Calcio e violenza: Ussi, responsabilità dei giornalisti, no alle strumentalizzazioni

Calcio e violenza: Ussi, responsabilità dei giornalisti, no alle strumentalizzazioni

Calcio e violenza:
Ussi, responsabilità
dei giornalisti, no alle strumentalizzazioni

Il Comitato di presidenza dell’Unione stampa sportiva italiana (Ussi) riunito a Putignano (Bari) sotto la presidenza di Antonello Capone ha invitato tutti i colleghi «al massimo senso di responsabilità e rispetto dei principi di deontologia professionale per offrire il massimo contributo alla soluzione del problema della violenza». Nello stesso tempo ha respinto «ogni tentativo di generalizzazione che tenderebbe a far credere che la stampa sportiva sia portatrice di principi e valori negativi che non le appartengono. Sarà la stessa Ussi, assieme alla Federazione nazionale della stampa e all’Ordine dei giornalisti a intervenire in caso di eccessi o di comportamenti sopra le righe». L’Ussi proprio la scorsa settimana ha raggiunto un accordo con il presidente della Federcalcio Franco Carraro: il Centro tecnico di Coverciano diventa l’università della crescita per sport e informazione migliori attraverso continui convegni, stage, incontro tra tutte le componenti del mondo del calcio, dei mass media, dell’economia, della politica, dell’istruzione, dell’ordine pubblico e del mondo sociale. Già a Putignano, con la collaborazione della Fondazione del Carnevale, l’Ussi ha riunito nella sala del Consiglio comunale i rappresentanti della Puglia di numerose discipline e categorie per dibattere proprio sugli argini da porre, insieme, al dilagare di violenze e intolleranze che spesso colpiscono, in Italia e all’estero, anche calciatori, atleti e giornalisti.
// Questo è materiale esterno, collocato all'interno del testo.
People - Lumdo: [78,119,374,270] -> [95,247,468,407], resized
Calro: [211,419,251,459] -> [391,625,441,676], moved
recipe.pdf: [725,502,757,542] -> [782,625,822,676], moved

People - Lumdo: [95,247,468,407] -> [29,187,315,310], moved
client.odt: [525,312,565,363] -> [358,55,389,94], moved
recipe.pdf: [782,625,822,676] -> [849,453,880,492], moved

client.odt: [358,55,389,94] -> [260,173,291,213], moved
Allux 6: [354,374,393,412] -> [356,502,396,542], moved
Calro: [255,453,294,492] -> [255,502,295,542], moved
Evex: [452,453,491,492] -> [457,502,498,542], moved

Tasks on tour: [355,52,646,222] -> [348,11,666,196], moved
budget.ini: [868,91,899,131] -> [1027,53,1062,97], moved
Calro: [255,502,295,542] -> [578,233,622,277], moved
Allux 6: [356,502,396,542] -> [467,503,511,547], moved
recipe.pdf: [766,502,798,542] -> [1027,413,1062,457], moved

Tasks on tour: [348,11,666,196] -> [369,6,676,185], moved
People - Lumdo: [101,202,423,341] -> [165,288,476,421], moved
La Presidenza dell’Ussi si è immediatamente attivata per seguire da vicino assieme alla Fnsi «delicate vicende che riguardano realtà editoriali di primaria importanza, offrendo tutto l’appoggio ai colleghi e il contributo di mediazione per evitare tagli di posti di lavoro e ridimensionamenti che causerebbero innanzitutto un impoverimento culturale».